COLOMBO: An Egyptian man arrested north of the Sri Lankan capital Colombo on Wednesday is alleged to have trained suicide bombers who carried out the Easter Sunday attacks on the island, investigators said. 
 
The 44-year-old Egyptian national was arrested in Madampe, a coastal town 40 km north of Colombo, following a tip-off.
 
Ruwan Gunasekera, a Colombo police spokesman, said that the man had been living illegally on the island without a passport or valid visa for more than four years.
 
Police are investigating whether the suspect trained the suicide bombers responsible for a wave of attacks on hotels and churches on the island that left more than 350 people dead and hundreds injured.
 
Eight of the nine suicide bombers have been identified by police, the spokesman said.
 
The names of the attackers were withheld because of security concerns. However, Arab News learned that among the nine were Mohammed Insaf and Mohammed Azaam Mohammed Mubarak, who struck the Shangri La Hotel.

State Minister of Defense Ruwan Wijewardene said that most of the suicide bombers were well educated and hailed from upper middle-class families. One of the bombers had studied in the UK and did his doctorate in Australia, he added.
 
Ministry of Foreign Affairs spokesman Niluka Kudirgamuwa told Arab News on Wednesday that the bodies of 13 of the 36 foreigners killed in the bomb blasts have been repatriated. Fourteen foreign tourists are still missing.
 
Sri Lankan President Maithripala Sirisena told foreign ambassadors on Tuesday that eight countries, including the US and Germany, have pledged technological and intelligence assistance to combat terror on the island.
 
He appealed to other countries to cooperate “in this fight against the menace of terrorism.”
 
The Sri Lankan leader said that law enforcement agencies had acted swiftly to identify and arrest those responsible for acts of terrorism.
 
Envoys who offered help included representatives of the UN and EU, and ambassadors of Germany, the US, Denmark, Norway and Pakistan.
 
Sirisena said that intelligence gained during the 30-year civil war on the island will be used in the fight against terrorism following the introduction of emergency powers.
 
A block on social media will be lifted by Thursday, he said. 
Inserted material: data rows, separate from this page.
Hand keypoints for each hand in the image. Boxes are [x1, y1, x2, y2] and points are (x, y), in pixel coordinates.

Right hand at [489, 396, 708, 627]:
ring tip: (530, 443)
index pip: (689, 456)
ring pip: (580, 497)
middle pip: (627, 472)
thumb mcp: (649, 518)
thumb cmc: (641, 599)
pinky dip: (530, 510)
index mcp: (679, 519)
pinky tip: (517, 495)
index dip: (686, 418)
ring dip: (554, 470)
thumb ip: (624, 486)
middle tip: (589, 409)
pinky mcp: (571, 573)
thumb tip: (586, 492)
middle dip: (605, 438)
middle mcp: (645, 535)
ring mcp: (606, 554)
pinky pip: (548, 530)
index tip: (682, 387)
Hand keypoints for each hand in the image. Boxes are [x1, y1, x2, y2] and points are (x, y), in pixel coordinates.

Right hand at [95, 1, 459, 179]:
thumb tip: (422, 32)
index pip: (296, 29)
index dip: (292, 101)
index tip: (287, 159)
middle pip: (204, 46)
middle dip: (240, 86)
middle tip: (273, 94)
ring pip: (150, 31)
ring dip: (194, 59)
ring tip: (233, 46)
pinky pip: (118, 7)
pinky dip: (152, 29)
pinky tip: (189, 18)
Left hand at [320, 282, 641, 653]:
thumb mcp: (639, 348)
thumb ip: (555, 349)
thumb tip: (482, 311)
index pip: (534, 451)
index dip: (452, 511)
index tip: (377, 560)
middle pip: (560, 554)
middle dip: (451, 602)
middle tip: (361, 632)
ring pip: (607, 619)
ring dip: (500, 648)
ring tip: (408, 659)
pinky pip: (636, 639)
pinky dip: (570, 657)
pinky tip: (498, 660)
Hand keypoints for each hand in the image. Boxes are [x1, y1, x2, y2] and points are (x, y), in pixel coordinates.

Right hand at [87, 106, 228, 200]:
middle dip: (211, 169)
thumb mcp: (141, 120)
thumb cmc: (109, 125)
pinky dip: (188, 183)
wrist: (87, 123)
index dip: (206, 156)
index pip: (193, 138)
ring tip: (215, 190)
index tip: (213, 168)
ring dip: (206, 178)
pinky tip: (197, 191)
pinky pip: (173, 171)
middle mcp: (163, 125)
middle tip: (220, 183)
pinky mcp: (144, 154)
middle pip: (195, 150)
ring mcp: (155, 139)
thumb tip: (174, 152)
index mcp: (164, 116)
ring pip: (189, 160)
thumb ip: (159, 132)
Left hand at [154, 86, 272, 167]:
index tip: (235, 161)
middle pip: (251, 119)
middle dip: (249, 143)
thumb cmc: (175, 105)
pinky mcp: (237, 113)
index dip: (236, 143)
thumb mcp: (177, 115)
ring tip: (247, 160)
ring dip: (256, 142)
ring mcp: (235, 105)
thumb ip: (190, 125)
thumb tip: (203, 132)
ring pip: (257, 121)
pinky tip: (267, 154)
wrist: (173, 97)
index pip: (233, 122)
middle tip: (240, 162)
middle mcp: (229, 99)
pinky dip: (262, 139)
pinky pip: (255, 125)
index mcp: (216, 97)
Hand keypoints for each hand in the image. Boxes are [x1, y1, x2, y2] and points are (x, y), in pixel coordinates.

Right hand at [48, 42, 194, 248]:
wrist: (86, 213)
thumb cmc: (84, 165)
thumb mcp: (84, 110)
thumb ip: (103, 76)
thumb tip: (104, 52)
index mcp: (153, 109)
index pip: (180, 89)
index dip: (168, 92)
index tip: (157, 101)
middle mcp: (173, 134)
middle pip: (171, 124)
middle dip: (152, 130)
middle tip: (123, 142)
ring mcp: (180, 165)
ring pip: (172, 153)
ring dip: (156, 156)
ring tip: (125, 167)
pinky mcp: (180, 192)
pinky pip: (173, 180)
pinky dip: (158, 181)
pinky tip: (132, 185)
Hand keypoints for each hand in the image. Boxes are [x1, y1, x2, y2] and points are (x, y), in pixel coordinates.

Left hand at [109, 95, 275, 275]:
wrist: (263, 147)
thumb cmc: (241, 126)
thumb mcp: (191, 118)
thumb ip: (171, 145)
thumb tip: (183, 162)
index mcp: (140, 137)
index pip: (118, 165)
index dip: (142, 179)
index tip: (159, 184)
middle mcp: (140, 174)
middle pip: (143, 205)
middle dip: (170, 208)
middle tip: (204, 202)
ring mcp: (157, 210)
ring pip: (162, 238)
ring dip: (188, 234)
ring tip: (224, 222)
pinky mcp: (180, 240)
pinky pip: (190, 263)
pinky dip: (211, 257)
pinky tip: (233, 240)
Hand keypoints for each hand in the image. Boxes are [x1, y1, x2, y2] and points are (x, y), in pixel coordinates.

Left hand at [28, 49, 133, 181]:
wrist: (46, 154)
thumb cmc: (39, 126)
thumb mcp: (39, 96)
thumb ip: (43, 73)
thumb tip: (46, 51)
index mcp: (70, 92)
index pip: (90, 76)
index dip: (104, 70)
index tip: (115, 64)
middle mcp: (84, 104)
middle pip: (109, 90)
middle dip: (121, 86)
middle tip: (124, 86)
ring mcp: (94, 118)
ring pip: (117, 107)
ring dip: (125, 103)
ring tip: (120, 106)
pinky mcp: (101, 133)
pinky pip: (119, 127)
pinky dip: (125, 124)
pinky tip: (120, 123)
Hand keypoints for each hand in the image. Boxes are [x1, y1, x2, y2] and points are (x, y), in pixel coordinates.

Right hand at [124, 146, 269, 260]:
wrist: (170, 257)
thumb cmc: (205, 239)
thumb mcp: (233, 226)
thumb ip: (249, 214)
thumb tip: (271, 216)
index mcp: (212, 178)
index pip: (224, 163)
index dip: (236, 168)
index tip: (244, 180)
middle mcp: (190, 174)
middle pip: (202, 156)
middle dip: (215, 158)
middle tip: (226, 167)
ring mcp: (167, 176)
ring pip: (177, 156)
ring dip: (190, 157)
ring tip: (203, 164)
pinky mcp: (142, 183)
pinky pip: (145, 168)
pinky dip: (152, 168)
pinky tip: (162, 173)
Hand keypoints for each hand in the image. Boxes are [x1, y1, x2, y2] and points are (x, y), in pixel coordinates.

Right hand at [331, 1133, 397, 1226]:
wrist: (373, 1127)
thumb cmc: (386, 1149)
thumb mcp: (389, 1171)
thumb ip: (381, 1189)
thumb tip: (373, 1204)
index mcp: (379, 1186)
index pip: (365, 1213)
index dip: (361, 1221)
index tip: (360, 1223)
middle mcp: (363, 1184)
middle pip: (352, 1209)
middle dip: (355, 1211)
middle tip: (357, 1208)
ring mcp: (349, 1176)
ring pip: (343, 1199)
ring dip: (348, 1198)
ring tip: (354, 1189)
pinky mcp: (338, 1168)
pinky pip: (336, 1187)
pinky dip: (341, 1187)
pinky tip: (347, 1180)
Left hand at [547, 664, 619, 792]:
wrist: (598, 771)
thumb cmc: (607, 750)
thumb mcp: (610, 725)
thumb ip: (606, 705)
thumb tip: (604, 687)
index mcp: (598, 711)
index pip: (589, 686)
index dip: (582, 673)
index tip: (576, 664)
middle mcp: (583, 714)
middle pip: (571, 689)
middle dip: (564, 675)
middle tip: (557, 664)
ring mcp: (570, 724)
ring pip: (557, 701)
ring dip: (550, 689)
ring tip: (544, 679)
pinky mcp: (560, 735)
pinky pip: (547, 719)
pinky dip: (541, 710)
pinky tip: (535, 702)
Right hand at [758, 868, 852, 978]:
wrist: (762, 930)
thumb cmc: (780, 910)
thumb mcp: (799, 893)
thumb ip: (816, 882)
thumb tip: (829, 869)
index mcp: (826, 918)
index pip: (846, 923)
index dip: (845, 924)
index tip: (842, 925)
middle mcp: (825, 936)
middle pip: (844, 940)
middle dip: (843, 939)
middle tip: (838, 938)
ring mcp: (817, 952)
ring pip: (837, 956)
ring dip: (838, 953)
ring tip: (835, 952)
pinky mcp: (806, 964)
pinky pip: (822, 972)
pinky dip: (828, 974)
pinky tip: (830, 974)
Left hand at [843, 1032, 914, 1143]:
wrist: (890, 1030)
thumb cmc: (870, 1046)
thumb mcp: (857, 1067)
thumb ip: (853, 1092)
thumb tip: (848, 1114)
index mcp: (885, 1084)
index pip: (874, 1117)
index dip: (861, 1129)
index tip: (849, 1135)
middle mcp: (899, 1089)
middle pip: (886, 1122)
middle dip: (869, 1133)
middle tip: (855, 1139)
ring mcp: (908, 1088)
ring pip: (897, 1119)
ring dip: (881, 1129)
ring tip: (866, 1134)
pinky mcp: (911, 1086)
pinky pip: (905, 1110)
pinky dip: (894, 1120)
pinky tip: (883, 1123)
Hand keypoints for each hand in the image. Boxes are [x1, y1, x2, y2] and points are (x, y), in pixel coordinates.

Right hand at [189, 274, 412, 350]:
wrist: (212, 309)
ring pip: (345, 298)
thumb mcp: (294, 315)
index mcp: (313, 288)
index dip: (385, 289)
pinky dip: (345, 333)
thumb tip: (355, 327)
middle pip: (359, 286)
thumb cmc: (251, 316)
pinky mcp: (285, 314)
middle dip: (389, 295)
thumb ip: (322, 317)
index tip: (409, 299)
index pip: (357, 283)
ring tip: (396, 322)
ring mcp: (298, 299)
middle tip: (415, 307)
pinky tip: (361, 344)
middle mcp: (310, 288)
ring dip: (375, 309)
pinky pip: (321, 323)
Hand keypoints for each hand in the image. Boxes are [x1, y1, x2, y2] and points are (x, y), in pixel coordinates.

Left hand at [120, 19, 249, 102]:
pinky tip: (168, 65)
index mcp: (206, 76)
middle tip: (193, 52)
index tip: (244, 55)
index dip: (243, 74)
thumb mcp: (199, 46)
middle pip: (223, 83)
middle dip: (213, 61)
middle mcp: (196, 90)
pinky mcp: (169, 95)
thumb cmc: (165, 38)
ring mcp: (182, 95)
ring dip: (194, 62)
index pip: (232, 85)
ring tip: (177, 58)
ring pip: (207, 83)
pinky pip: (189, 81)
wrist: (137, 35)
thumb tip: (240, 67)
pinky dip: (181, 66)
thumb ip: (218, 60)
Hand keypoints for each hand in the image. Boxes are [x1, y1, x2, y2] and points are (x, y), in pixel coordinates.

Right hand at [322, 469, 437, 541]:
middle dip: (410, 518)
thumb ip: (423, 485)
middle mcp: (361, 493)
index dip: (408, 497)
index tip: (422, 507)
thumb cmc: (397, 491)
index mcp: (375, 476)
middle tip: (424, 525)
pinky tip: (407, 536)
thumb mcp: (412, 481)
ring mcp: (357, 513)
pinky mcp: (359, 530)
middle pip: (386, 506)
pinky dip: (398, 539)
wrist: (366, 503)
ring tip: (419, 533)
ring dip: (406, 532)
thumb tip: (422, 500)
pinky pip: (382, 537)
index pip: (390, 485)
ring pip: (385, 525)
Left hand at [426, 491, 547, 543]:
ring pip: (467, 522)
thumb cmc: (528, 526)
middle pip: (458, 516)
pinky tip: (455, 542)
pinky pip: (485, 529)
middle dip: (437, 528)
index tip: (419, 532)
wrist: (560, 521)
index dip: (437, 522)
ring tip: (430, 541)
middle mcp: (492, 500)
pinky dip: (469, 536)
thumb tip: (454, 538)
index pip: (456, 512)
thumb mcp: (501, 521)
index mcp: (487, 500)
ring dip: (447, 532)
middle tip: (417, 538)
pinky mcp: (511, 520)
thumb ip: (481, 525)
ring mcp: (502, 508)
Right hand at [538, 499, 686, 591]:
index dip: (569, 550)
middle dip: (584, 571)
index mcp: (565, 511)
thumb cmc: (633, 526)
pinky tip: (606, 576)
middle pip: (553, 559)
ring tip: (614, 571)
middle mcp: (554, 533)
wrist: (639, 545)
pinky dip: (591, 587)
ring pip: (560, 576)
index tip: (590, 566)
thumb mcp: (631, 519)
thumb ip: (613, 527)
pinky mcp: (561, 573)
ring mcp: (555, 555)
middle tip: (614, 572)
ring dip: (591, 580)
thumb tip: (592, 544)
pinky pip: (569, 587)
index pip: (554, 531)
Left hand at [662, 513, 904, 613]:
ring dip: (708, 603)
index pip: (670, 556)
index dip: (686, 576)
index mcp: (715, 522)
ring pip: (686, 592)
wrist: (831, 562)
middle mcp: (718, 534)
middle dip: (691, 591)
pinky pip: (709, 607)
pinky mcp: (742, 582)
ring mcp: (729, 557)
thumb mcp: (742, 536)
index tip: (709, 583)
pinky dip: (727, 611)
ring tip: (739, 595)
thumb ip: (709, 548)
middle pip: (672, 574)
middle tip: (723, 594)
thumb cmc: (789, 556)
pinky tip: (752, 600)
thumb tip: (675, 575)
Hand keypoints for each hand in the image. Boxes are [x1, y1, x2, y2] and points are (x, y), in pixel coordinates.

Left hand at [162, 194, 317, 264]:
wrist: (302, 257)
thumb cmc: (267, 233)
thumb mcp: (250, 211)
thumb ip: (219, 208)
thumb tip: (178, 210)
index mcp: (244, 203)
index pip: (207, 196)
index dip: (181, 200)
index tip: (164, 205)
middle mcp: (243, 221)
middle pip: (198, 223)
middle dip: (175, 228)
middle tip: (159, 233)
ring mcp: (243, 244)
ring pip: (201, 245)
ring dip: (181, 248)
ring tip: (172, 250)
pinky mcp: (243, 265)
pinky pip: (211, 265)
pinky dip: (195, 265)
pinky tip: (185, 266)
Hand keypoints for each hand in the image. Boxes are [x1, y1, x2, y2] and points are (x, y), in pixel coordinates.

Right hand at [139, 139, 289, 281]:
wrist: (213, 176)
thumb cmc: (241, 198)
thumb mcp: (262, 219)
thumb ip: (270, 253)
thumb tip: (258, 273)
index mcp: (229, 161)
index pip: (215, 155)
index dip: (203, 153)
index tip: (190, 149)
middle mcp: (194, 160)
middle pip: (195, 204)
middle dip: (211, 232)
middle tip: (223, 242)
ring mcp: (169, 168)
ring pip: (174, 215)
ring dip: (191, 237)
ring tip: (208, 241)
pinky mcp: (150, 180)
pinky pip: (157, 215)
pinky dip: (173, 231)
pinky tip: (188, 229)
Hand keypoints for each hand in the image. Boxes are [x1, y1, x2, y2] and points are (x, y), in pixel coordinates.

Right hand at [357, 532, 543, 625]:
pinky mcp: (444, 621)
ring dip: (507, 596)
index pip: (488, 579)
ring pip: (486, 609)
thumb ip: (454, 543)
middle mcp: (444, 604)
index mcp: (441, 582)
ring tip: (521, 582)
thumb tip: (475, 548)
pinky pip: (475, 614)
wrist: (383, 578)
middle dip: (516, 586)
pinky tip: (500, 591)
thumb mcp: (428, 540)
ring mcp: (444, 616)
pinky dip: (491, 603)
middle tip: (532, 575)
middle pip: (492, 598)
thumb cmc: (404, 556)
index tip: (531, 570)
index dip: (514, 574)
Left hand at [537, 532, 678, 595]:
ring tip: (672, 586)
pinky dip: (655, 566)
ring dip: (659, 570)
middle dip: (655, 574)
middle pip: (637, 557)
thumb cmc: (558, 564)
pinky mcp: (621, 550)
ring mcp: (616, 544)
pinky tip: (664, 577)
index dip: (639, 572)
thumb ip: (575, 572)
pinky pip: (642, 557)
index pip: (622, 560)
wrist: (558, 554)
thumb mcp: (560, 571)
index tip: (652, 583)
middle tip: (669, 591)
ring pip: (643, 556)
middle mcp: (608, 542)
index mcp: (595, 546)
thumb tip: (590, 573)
Meanwhile, Archbishop Cardinal Malcolm Ranjith told Muslim foreign ambassadors and high commissioners who visited him to offer their condolences on Wednesday, that Muslims have successfully coexisted with other communities in the island for centuries.

Turkish Ambassador Tunca Ozcuhadar said the attack is neither communal nor political but was carried out by a group of misled youths who may have had some links with some extremist groups.